周末的清晨,陽光格外溫柔。蘇晚剛洗漱完,就收到了陸嶼的消息:城南的古城開了家新的文創店,要不要一起去逛逛?
蘇晚看着屏幕,指尖頓了頓,飛快地回了個“好”字。
兩人約在學校門口的公交站見面。陸嶼穿了件白色的連帽衛衣,搭配牛仔褲,手裏拎着一個帆布包,看起來淨又清爽。看到蘇晚走過來,他眼睛一亮,揚了揚手裏的耳機:“路上可以聽歌。”
公交車搖搖晃晃地駛向城南,窗外的風景從熱鬧的街景漸漸變成古樸的巷弄。蘇晚靠在窗邊,戴着陸嶼遞來的耳機,裏面放着舒緩的輕音樂。陸嶼坐在她身邊,偶爾側過頭,和她分享耳機裏的歌,兩人的肩膀不經意間碰到一起,又飛快地分開,空氣中彌漫着淡淡的甜意。
古城的入口是一扇斑駁的石拱門,青石板路蜿蜒曲折,兩旁是白牆黛瓦的老房子,屋檐下掛着紅燈籠,風一吹,流蘇輕輕搖晃。
“這裏的巷子好深啊。”蘇晚放慢腳步,好奇地打量着周圍的一切。路邊有賣糖葫蘆的老爺爺,有擺着手工飾品的小攤,還有飄着茶香的茶館,處處都是慢悠悠的時光。
陸嶼跟在她身邊,目光始終落在她身上:“我媽以前經常帶我來這兒,說古城的慢生活能讓人靜下心來。”
兩人沿着青石板路往前走,很快就找到了那家新開的文創店。店裏擺滿了各種文藝小物,有印着古城風景的明信片,有手工縫制的書籤,還有刻着詩詞的木質印章。
蘇晚一眼就看中了一枚刻着“梧桐”二字的印章,她拿在手裏反復摩挲,眼裏滿是喜歡。陸嶼看在眼裏,趁她不注意,悄悄叫住店員,把印章買了下來。
從文創店出來,兩人又逛到了一家茶館。茶館臨河而建,推窗就能看到潺潺的流水和對岸的柳樹。他們找了個靠窗的位置坐下,點了一壺碧螺春,還有兩碟精致的茶點。
陽光透過窗櫺灑進來,落在茶碗裏,泛起細碎的金光。蘇晚捧着溫熱的茶碗,看着窗外的風景,忽然覺得,這樣的時光真好。

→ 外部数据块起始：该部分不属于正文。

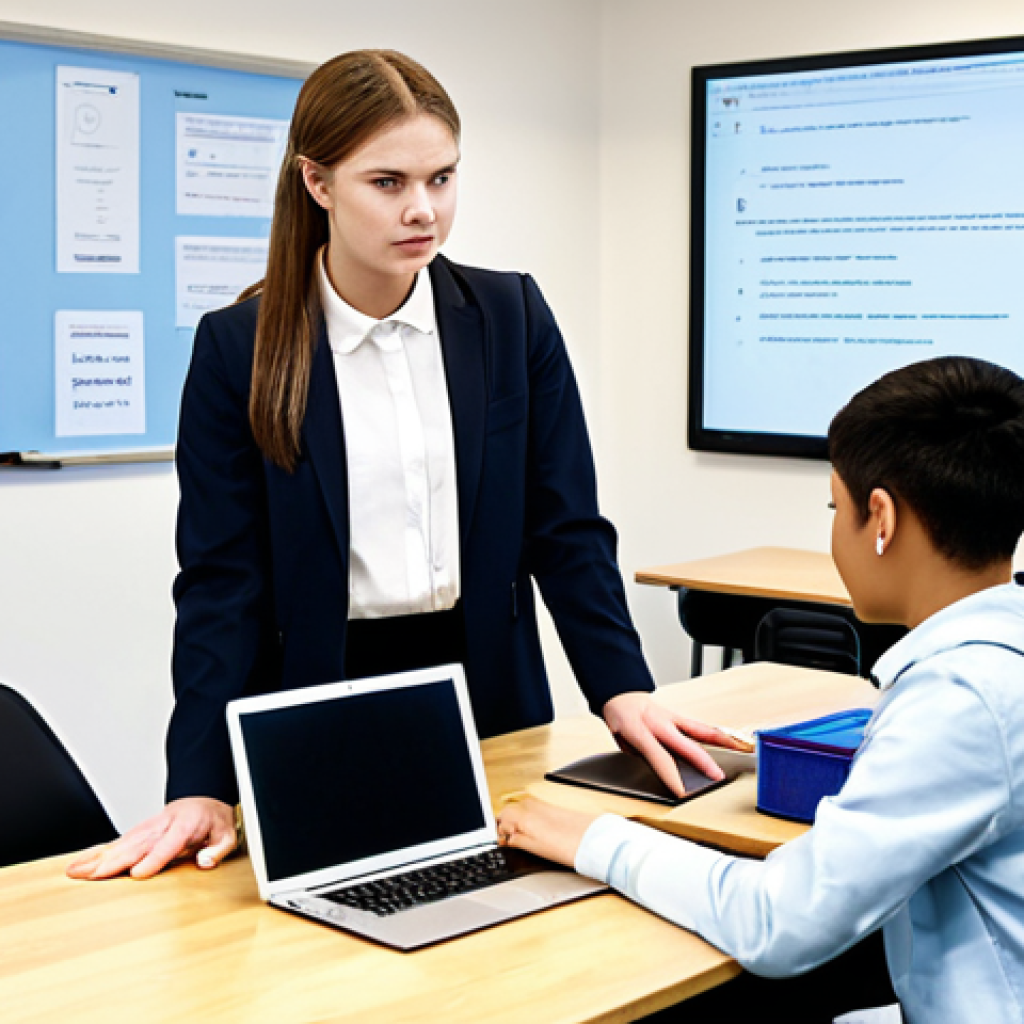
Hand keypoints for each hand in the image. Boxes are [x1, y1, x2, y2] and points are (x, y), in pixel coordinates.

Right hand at [66, 797, 236, 879]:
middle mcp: (163, 824)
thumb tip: (206, 861)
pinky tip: (84, 864)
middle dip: (114, 860)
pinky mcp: (141, 831)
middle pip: (137, 844)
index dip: (153, 858)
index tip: (137, 874)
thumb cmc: (215, 821)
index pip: (169, 843)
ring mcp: (150, 827)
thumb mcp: (228, 835)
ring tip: (77, 871)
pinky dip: (100, 853)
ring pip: (122, 842)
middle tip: (91, 876)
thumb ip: (219, 849)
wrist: (206, 801)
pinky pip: (119, 842)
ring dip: (99, 857)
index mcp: (187, 825)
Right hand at [496, 795, 598, 867]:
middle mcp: (534, 806)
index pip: (502, 816)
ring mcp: (545, 805)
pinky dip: (533, 819)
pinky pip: (536, 809)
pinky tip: (540, 832)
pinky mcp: (554, 807)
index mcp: (526, 815)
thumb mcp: (536, 849)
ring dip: (521, 821)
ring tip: (528, 837)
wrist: (592, 841)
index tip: (504, 840)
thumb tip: (506, 838)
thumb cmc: (567, 847)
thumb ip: (518, 840)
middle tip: (514, 839)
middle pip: (512, 810)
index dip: (501, 829)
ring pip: (524, 809)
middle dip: (510, 824)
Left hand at [602, 691, 747, 797]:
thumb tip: (663, 770)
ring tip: (741, 750)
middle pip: (685, 744)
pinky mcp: (678, 716)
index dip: (671, 776)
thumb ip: (642, 756)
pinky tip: (732, 740)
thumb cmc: (620, 719)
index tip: (682, 792)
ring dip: (721, 741)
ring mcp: (671, 717)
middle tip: (717, 777)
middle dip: (702, 762)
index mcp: (640, 731)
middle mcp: (659, 722)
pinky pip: (700, 726)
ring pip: (699, 730)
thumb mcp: (622, 742)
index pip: (659, 757)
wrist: (621, 693)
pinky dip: (717, 734)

“你看,那邊有搖櫓船。”陸嶼指着窗外,河面上有一艘烏篷船緩緩駛過,船夫搖着櫓,嘴裏哼着悠揚的小調。
蘇晚順着他指的方向看去,嘴角彎起一個溫柔的弧度:“好像畫裏的樣子。”
兩人聊着天,從詩詞聊到籃球,從校園的趣事聊到未來的夢想。蘇晚說她想寫一本關於梧桐的書,陸嶼說他想帶着籃球隊拿全國冠軍。陽光慢慢移動,茶香漸漸消散,不知不覺間,一上午的時光就過去了。
臨走前,陸嶼從帆布包裏拿出一個小盒子,遞給蘇晚:“給你的。”
蘇晚疑惑地打開盒子,裏面正是那枚刻着“梧桐”的印章。
“你怎麼……”蘇晚驚訝地看着他。
“看你很喜歡,就買下來了。”陸嶼撓了撓頭,笑容靦腆,“希望你能寫出更多好看的文字。”
蘇晚握着手裏的印章,指尖傳來木質的溫潤觸感,心裏像是被什麼東西填滿了。她抬起頭,看着陸嶼的眼睛,認真地說:“謝謝你,陸嶼。”
陸嶼的臉頰微微泛紅,避開她的目光,看向窗外:“不客氣,我們……是朋友嘛。”
“嗯,朋友。”蘇晚輕輕重復了一遍,心裏卻泛起一絲淡淡的失落。
兩人沿着青石板路往回走,夕陽已經西斜,將兩人的影子拉得很長很長。路邊的紅燈籠亮了起來,暖黃的光暈籠罩着古樸的巷弄。
走到古城門口時,陸嶼忽然停下腳步,轉過頭看着蘇晚:“下次,我們還來這裏好不好?”
蘇晚看着他眼裏的期待,用力地點了點頭:“好。”
晚風輕輕吹過,帶着古城的煙火氣,也帶着少年少女心底,藏不住的心動。